Continental leaders optimistic about Africa’s development

Image: Flickr - Adesha

By: Thandisizwe Mgudlwa – AfricaBrains

BUSINESS leaders, companies, academics, government officials including other professionals gathered in Cape Town this week to share ideas on how to bolster Africa’s development.

This happened at the 6th Africa Economic Forum where the continent’s best thinkers provided insight to what needed to be done urgently in creating a prosperous life for the continents poorer masses. Commenting on Africa’s prospects, South African Minister of Energy Dipuo Peters said : “In Southern Africa, gas reserves have grown rapidly in recent years to about 4,765 billion cubic feet (bcf), while recoverable reserves are estimated at 870 bcf according to BP Statistics. Angola currently tops the gas reserves distribution by country in the region, with about 271.8 billion cubic meters (m3) concentrated in Cabinda and environs, followed by Mozambique (127.4 billion m3) – the Pande and Temane fields, then Namibia (62.3 billion m3) – the Kudu fields, Tanzania (6.5 billion m3) and South Africa (27 million m3). She said new gas fields in Mozambique that were reported in 2011 are set to catapult Mozambique to the top. “They also augur well for regional trade and development, and provide a further strategic opportunity to lift the fortunes of the region and the continent.

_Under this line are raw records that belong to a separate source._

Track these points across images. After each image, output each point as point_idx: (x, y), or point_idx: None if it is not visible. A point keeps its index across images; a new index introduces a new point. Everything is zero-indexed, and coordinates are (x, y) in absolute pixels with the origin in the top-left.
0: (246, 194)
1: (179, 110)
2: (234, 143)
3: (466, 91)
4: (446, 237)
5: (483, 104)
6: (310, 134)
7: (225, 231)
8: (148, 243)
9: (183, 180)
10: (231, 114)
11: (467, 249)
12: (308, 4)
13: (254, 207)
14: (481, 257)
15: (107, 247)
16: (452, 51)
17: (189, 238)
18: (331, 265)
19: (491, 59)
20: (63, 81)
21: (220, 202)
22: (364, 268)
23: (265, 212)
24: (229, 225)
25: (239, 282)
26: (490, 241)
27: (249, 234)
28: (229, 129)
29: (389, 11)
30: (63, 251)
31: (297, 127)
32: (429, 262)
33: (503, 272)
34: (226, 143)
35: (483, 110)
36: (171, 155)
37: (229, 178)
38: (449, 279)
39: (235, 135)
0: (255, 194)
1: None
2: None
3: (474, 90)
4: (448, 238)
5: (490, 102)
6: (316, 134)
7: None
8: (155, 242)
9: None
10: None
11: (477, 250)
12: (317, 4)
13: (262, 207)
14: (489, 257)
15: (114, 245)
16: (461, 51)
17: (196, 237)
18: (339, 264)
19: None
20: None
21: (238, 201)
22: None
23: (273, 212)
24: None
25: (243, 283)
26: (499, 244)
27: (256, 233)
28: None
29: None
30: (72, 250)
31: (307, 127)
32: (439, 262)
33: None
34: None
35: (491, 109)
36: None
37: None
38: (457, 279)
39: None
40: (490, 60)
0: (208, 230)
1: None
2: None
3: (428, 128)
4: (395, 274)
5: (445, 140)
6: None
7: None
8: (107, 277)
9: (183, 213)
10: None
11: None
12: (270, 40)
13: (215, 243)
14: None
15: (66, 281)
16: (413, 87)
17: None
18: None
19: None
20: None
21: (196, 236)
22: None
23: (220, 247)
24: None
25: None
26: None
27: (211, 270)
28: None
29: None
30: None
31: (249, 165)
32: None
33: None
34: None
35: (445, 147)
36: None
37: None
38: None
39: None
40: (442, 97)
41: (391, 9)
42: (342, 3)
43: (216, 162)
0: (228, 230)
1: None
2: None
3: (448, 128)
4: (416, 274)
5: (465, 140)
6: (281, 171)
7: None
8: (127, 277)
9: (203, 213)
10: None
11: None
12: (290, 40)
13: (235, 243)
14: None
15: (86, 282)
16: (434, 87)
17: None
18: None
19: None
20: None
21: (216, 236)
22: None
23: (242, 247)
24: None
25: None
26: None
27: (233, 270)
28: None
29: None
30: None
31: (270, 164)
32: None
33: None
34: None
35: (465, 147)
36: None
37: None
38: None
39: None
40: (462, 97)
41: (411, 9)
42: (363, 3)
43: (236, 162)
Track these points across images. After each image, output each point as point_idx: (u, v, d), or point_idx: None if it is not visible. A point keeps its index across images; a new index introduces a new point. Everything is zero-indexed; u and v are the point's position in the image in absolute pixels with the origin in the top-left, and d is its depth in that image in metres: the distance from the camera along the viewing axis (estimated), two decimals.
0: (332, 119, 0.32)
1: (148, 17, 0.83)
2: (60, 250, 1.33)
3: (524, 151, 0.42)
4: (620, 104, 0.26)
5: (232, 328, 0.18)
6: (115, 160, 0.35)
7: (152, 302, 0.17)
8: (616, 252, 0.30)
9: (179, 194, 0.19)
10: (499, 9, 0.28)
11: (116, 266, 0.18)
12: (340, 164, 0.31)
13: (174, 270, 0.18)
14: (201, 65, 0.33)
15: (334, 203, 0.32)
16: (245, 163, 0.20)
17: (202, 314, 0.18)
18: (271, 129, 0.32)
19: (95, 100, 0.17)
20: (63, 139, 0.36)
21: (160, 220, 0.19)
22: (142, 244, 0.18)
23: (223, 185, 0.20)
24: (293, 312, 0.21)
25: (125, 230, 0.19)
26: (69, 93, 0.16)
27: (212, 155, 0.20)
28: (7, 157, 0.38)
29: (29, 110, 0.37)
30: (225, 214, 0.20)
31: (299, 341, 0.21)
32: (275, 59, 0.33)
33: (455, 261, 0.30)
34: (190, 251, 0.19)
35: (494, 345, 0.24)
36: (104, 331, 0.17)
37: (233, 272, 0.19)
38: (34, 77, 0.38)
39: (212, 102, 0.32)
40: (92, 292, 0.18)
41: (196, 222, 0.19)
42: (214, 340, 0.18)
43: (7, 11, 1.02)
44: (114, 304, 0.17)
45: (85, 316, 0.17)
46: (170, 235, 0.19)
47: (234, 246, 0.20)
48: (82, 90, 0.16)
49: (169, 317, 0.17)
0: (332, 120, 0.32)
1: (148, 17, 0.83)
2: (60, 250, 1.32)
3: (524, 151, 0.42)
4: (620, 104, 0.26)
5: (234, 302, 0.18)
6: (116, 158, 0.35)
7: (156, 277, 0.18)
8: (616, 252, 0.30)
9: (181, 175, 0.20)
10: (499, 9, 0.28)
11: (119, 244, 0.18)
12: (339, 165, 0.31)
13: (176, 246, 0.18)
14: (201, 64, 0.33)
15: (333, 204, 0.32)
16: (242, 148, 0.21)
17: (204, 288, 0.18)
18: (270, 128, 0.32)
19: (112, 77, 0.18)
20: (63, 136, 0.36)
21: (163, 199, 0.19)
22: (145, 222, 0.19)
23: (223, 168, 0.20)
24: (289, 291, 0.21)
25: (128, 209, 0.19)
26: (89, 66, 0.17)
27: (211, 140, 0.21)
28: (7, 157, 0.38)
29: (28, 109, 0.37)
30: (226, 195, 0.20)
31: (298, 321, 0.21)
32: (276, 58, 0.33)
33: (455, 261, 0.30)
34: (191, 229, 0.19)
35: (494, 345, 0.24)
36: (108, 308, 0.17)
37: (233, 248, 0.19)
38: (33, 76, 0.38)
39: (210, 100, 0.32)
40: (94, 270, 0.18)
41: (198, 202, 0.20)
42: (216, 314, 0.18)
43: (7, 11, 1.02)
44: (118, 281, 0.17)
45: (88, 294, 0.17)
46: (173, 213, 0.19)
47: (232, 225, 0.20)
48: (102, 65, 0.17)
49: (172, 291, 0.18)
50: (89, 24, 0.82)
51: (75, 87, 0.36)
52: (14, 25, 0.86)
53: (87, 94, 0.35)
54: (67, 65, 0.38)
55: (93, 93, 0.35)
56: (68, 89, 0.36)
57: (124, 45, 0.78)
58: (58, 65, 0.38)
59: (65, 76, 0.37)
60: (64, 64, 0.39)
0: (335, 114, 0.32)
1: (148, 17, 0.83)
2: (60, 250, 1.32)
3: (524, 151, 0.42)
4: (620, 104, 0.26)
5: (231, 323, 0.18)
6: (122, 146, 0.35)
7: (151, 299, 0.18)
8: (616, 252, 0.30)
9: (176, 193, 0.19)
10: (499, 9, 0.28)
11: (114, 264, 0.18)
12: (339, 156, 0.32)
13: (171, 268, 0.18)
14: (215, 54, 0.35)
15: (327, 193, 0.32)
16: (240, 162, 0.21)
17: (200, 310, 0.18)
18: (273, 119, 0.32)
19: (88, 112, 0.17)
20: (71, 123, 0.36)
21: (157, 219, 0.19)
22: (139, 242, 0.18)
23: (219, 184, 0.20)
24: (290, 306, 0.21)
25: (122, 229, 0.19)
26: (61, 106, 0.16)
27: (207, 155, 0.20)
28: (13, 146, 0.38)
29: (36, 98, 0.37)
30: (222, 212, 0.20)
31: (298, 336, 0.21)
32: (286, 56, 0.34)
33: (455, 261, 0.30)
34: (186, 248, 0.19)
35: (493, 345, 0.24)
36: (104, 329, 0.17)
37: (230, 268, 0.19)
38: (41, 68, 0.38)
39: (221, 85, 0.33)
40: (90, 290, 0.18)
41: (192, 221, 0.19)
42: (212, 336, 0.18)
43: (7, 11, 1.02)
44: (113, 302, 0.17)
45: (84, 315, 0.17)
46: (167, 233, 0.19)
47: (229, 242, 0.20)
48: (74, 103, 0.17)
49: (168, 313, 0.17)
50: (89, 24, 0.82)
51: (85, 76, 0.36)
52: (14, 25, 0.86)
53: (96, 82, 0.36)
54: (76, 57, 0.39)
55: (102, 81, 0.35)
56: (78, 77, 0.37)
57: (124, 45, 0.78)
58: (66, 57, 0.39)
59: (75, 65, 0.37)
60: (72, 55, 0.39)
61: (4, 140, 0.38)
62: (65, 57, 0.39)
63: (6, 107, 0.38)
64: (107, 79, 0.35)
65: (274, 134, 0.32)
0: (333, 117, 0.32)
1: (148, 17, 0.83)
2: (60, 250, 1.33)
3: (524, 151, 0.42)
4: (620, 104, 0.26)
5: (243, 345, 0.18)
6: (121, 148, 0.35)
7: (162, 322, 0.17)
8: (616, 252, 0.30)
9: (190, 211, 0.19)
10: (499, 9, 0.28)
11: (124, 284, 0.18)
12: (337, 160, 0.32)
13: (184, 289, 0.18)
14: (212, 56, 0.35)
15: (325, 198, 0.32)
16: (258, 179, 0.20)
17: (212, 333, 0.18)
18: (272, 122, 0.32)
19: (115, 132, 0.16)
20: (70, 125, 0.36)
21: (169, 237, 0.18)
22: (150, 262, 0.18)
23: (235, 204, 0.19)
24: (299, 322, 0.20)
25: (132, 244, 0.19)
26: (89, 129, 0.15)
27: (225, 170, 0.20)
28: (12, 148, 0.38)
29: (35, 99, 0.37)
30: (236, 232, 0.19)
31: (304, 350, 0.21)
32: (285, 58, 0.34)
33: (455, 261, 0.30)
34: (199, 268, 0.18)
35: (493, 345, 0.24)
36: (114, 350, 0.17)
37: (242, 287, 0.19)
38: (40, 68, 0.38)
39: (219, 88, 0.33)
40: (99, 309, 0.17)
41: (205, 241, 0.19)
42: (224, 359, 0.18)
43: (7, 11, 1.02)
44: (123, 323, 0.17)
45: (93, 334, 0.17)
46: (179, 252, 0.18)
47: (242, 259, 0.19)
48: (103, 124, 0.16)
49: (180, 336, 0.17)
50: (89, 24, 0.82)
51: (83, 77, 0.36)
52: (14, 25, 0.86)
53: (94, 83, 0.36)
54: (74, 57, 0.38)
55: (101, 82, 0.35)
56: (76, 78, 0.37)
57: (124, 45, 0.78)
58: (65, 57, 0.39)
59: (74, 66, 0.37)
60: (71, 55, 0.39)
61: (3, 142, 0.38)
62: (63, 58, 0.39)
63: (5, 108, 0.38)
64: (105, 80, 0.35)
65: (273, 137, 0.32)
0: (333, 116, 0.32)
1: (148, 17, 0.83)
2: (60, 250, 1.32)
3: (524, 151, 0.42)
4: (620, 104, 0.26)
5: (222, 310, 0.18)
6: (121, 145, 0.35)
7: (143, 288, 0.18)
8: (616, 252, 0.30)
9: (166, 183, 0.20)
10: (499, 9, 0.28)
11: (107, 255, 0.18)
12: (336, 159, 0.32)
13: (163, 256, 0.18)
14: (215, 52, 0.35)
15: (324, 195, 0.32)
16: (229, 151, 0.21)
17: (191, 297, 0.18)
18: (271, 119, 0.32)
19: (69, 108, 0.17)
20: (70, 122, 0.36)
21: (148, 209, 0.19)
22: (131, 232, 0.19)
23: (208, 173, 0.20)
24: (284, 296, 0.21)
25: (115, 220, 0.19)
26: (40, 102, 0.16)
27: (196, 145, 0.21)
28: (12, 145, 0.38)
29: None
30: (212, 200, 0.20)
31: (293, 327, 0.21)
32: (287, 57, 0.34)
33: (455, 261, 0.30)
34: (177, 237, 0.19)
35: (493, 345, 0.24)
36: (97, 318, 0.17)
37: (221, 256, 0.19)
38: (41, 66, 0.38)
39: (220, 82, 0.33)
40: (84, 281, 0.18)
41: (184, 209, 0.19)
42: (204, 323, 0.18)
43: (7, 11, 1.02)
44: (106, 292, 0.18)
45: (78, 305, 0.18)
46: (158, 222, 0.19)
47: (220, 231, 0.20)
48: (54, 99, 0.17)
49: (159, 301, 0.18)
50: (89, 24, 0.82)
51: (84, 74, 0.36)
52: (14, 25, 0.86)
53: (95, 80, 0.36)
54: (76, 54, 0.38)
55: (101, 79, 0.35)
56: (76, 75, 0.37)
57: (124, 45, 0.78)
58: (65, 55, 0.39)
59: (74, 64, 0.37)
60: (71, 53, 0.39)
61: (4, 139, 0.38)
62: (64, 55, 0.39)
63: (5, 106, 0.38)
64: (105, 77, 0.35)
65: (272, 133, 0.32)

“We should be asking ourselves and spare some thought on how these resources can be used to best serve sub-saharan Africa and the entire continent first. As South Africa, with a clear intent of creating a sustainable gas market in our country, we will continue to engage with our sister countries to find the best way of utilizing these resources, whilst making the necessary returns on investment. “We are of the view that SADC structures on energy should be integrated and mobilized. This is necessary because of the growing evidence that separate development planning in the end may cost end users more. It may be more effective to link the regions pipeline network for gas as well as petroleum products. These may be a more effective intervention than costly investment in road transport tankers and rail road cars”, she added Meanwhile, Minister of Trade and Industry Rob Davies encouraged more collaboration between countries on the continent for growth to happen on a larger scale. “We have realised for a long time that the African continent is inextricably linked to our own destiny.” “The real challenge is to turn that growth into a real developmental process. I think that the continent will not be able to continue indefinitely to have a commodities boom-driven growth. It will have to turn that commodities-driven growth into a serious effort to create value-added products,” warned Dr Davies The forum consisted of plenary sessions with leading speakers who came from various key countries saw business and governments dealing with basic necessities for Africa’s economic future.

This event did not disappoint as it managed to focus on issues like the leading edge shifts in Africa’s evolving economic landscapes, critical investment and business concerns, Delegates expressed their satisfaction that Africa emerging role and strategic position within a highly-competitive and rapidly globalizing world received special focus.

Next year’s forum is to be held in Johannesburg, South Africa.